MATERIAL TO PROCESS —
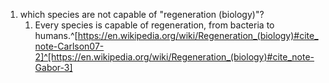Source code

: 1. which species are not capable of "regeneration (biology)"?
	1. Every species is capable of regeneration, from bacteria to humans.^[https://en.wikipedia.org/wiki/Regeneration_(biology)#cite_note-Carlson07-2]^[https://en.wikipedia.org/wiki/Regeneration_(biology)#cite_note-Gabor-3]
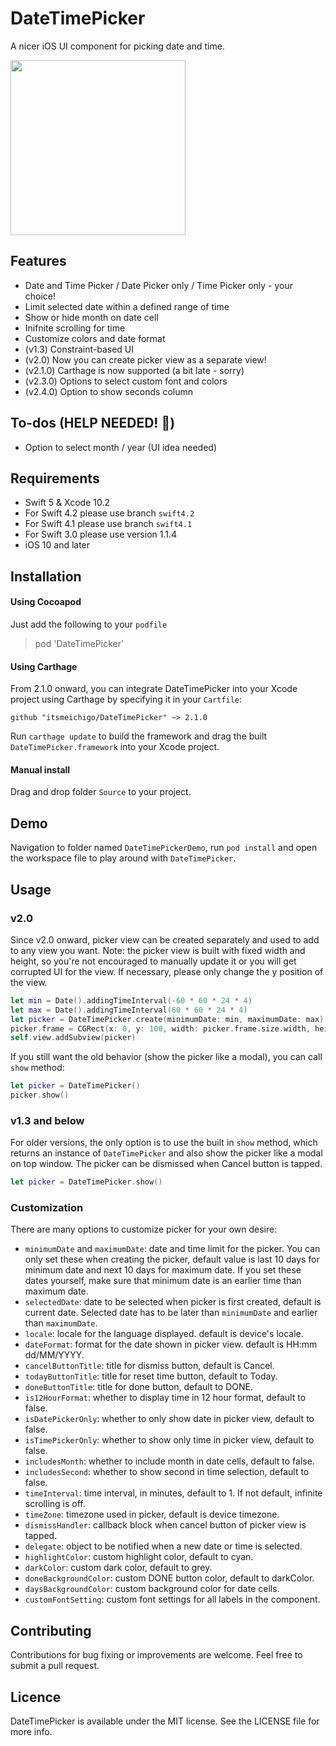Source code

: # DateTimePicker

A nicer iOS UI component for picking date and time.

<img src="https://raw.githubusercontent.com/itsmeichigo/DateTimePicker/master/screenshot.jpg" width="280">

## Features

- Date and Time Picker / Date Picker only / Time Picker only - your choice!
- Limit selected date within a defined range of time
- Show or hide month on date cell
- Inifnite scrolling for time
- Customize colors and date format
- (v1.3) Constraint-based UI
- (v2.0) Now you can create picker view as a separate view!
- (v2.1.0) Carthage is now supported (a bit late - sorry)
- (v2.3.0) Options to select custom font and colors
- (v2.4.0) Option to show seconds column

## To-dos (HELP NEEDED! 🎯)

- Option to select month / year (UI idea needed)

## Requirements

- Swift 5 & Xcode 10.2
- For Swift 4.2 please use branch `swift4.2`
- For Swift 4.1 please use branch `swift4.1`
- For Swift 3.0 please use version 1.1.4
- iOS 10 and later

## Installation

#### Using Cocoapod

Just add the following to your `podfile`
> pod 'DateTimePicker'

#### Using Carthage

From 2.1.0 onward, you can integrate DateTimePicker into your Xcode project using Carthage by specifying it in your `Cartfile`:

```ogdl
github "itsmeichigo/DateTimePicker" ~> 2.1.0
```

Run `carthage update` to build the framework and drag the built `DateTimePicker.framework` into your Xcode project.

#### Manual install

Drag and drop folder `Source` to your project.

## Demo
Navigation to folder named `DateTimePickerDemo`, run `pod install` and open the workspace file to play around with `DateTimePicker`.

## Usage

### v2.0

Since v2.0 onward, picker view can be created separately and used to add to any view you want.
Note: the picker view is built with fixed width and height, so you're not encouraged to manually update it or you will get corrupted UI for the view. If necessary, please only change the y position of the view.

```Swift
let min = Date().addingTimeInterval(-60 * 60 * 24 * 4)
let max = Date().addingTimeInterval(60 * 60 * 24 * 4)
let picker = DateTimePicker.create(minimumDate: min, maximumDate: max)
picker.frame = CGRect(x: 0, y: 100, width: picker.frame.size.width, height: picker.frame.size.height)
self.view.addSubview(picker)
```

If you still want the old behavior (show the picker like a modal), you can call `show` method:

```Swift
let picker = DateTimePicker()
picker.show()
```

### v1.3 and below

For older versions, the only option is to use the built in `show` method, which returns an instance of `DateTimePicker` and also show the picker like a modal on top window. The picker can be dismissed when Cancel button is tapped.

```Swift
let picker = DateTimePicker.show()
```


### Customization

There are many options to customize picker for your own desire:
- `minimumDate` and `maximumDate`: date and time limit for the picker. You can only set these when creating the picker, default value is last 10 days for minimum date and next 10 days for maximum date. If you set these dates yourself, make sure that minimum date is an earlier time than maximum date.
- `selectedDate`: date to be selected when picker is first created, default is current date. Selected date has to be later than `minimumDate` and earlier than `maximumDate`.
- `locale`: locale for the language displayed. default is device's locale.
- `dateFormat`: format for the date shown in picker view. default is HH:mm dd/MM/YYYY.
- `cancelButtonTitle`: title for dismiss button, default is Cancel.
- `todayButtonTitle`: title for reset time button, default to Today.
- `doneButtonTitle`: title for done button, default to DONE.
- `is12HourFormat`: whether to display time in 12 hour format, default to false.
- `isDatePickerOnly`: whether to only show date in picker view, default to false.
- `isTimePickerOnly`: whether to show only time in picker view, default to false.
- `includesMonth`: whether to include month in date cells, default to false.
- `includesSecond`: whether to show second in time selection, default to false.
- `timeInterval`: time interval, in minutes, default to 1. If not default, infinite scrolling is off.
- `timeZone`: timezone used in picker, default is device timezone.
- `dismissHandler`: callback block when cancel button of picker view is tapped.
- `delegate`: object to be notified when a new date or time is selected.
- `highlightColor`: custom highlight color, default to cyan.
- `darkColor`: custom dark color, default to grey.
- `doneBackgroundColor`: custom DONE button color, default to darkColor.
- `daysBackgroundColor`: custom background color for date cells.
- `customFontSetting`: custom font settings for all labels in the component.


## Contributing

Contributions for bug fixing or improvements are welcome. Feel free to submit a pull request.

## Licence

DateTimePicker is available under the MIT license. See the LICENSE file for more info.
...
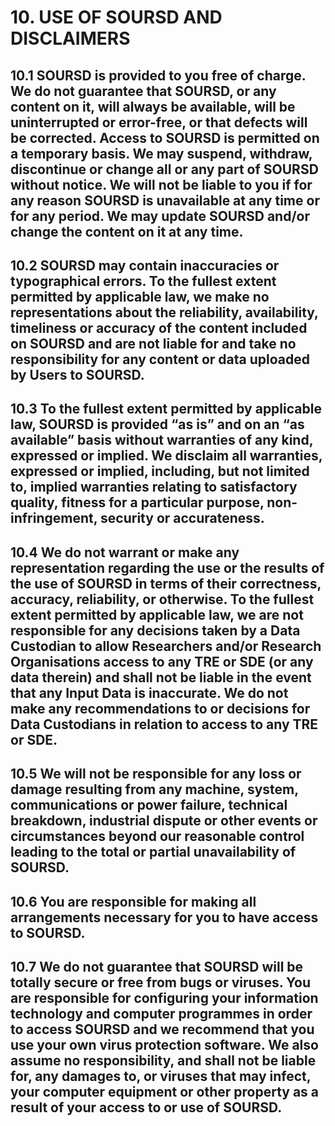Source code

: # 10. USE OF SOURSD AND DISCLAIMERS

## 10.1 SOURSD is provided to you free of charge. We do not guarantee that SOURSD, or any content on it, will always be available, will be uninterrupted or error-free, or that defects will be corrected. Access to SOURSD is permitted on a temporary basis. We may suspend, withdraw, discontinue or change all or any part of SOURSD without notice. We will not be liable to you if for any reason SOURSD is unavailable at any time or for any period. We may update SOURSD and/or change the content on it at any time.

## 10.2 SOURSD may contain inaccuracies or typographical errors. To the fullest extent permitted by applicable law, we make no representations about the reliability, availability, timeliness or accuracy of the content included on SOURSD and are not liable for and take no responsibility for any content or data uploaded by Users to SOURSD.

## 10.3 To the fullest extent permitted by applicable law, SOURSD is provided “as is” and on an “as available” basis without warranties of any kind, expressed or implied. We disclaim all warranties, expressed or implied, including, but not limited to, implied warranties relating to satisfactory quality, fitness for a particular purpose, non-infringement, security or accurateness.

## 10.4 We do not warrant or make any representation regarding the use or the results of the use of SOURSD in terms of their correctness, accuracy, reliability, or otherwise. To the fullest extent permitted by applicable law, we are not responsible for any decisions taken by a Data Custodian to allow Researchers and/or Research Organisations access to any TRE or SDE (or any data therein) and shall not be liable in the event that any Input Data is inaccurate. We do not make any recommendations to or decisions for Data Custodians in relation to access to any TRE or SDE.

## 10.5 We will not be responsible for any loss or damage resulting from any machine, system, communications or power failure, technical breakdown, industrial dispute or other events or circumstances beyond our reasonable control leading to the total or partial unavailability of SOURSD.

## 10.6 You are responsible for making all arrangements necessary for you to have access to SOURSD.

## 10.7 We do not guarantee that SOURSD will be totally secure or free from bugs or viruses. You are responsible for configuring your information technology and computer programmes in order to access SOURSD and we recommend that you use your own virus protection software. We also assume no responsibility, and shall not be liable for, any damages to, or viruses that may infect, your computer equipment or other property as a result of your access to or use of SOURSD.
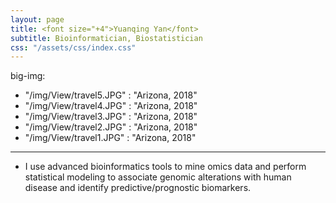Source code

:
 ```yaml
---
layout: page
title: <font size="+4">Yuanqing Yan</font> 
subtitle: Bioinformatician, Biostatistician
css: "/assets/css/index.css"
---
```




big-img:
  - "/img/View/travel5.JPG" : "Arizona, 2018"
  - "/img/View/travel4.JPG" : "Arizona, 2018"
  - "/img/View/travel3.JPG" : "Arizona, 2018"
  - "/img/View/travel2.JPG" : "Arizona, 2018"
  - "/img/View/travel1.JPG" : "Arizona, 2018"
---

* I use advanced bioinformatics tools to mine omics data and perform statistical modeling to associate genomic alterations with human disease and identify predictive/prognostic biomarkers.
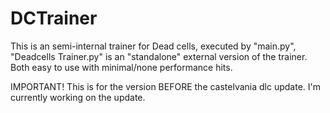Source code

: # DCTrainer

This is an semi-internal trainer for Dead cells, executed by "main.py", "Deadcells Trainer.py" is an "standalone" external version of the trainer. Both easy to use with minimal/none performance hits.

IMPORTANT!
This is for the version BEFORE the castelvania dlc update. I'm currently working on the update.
--
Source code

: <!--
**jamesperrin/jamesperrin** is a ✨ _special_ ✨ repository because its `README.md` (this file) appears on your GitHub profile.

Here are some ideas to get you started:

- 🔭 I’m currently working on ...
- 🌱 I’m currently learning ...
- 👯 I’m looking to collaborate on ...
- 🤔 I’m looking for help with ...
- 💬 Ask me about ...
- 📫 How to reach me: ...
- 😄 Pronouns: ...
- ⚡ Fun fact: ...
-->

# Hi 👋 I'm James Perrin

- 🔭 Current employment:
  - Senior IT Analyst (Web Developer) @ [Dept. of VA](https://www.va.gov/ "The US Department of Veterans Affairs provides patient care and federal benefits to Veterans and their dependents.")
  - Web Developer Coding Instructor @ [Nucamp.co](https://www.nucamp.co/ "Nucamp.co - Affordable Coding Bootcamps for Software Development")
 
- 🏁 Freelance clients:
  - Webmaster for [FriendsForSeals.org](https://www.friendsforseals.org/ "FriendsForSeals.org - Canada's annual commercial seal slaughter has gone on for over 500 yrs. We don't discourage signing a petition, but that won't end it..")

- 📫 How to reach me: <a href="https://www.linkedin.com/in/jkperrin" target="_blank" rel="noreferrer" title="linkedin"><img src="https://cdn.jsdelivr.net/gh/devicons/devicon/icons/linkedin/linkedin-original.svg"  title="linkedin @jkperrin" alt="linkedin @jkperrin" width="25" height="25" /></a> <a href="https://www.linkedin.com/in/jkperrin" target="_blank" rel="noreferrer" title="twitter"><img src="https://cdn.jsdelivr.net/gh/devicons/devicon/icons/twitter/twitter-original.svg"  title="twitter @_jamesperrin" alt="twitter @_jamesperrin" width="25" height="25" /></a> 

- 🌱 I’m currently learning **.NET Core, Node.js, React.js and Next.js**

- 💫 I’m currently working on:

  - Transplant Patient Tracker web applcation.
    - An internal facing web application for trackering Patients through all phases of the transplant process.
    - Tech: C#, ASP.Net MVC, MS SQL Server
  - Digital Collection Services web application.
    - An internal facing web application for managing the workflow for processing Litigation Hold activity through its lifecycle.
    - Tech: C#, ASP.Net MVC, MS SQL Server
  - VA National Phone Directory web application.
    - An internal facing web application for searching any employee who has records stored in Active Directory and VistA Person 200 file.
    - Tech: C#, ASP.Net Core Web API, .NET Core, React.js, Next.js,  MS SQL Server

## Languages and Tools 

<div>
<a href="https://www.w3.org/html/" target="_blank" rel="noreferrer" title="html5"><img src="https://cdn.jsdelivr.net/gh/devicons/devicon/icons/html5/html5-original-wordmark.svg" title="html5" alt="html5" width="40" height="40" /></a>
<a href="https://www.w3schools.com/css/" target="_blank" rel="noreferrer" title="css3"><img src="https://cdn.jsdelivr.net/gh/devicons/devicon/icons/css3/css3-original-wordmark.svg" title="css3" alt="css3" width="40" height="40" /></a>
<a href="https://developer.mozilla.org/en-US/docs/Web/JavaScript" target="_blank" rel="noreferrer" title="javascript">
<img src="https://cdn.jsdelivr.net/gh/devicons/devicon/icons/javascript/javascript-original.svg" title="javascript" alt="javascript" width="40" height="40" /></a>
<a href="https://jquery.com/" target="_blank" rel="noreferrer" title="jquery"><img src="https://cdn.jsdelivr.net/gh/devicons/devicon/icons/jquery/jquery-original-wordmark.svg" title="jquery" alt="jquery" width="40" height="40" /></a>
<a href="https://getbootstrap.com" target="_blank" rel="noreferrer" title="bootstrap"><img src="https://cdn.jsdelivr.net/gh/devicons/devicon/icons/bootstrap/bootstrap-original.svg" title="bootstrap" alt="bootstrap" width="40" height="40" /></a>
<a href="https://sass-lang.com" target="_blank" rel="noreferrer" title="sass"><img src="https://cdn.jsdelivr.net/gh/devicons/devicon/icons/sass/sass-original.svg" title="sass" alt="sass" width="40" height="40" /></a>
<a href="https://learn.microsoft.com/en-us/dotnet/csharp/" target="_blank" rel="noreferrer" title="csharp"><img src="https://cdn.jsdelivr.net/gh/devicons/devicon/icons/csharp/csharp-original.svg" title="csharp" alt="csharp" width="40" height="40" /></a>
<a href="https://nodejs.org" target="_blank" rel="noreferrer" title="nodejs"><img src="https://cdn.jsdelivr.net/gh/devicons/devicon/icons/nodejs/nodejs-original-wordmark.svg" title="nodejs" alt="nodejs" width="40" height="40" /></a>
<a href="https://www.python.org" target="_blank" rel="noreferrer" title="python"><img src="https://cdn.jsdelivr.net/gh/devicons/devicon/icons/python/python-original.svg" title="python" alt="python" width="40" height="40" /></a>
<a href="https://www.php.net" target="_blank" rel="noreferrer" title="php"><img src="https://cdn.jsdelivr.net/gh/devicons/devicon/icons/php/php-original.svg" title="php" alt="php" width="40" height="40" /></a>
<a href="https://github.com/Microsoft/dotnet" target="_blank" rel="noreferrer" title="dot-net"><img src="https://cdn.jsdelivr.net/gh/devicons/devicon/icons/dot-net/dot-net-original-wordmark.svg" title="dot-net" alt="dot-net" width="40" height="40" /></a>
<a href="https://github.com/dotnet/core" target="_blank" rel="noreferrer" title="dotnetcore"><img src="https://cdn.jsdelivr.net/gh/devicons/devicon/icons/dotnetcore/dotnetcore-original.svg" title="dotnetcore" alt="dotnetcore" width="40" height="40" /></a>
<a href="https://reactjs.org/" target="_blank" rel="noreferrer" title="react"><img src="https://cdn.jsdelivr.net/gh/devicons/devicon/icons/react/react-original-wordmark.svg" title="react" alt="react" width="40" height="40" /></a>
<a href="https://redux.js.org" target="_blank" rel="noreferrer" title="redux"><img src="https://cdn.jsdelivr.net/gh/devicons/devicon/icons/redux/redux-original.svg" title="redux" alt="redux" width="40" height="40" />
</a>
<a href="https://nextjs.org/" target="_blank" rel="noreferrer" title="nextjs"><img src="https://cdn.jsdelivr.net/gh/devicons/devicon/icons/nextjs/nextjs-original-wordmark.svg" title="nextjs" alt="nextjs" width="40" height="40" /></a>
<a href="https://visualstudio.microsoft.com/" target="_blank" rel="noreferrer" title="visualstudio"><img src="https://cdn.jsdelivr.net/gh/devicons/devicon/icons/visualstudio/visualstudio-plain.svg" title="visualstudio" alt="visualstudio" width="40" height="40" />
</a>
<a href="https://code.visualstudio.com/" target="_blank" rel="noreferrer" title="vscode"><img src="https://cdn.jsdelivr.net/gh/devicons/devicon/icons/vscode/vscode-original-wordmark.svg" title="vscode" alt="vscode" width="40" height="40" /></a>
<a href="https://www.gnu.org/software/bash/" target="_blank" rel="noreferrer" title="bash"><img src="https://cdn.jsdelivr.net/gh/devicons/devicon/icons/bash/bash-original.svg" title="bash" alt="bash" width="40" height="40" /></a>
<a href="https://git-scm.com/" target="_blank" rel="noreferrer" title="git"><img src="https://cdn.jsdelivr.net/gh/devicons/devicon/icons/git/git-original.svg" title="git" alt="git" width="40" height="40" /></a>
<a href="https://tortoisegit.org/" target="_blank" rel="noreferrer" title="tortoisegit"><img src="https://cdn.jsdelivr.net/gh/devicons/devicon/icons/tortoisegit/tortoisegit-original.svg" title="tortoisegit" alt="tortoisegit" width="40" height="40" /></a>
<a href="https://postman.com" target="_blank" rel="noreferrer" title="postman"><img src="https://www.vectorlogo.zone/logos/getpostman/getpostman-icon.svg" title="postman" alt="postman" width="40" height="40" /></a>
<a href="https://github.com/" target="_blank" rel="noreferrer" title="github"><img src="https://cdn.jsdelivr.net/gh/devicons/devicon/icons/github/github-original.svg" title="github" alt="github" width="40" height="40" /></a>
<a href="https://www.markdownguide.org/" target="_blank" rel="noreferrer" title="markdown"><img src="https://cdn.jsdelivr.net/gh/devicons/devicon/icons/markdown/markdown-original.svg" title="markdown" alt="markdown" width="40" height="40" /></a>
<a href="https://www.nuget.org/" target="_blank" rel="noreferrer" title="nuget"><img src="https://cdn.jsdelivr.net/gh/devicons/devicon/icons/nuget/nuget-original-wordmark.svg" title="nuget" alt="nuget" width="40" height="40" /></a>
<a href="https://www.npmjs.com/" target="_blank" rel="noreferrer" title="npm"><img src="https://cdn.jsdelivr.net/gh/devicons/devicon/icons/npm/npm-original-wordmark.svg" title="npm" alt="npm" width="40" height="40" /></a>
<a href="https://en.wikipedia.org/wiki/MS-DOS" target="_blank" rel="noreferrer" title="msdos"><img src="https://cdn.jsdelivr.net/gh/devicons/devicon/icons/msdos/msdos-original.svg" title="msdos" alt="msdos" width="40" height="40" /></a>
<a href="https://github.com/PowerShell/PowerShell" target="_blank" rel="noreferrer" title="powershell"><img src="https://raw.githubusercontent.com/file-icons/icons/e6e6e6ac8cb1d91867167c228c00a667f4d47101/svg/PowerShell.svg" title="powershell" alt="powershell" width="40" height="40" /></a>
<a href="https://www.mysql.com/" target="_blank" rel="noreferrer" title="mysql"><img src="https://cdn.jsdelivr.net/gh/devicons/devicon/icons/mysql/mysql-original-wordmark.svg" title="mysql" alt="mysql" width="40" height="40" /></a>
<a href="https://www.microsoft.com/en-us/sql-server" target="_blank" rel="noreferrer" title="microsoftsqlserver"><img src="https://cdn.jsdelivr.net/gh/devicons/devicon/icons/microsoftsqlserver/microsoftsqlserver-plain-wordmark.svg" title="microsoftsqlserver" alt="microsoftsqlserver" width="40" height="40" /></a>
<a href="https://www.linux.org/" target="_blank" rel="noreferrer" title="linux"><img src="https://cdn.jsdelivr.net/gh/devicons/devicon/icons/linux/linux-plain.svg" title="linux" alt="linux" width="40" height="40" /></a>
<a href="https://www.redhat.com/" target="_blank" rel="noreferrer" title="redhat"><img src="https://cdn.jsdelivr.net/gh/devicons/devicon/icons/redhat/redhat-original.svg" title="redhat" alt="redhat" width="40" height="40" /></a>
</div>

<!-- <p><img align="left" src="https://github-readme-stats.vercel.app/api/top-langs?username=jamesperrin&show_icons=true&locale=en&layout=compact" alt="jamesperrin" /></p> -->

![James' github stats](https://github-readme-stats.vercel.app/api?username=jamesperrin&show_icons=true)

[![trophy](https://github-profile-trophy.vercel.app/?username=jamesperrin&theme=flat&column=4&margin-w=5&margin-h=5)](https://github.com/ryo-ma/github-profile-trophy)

EXERCISE DIRECTIONS — Read through the listing and copy each line in which the word "than" occurs.

SOLUTION TO THIS PROBLEM —
- `minimumDate` and `maximumDate`: date and time limit for the picker. You can only set these when creating the picker, default value is last 10 days for minimum date and next 10 days for maximum date. If you set these dates yourself, make sure that minimum date is an earlier time than maximum date.
- `selectedDate`: date to be selected when picker is first created, default is current date. Selected date has to be later than `minimumDate` and earlier than `maximumDate`.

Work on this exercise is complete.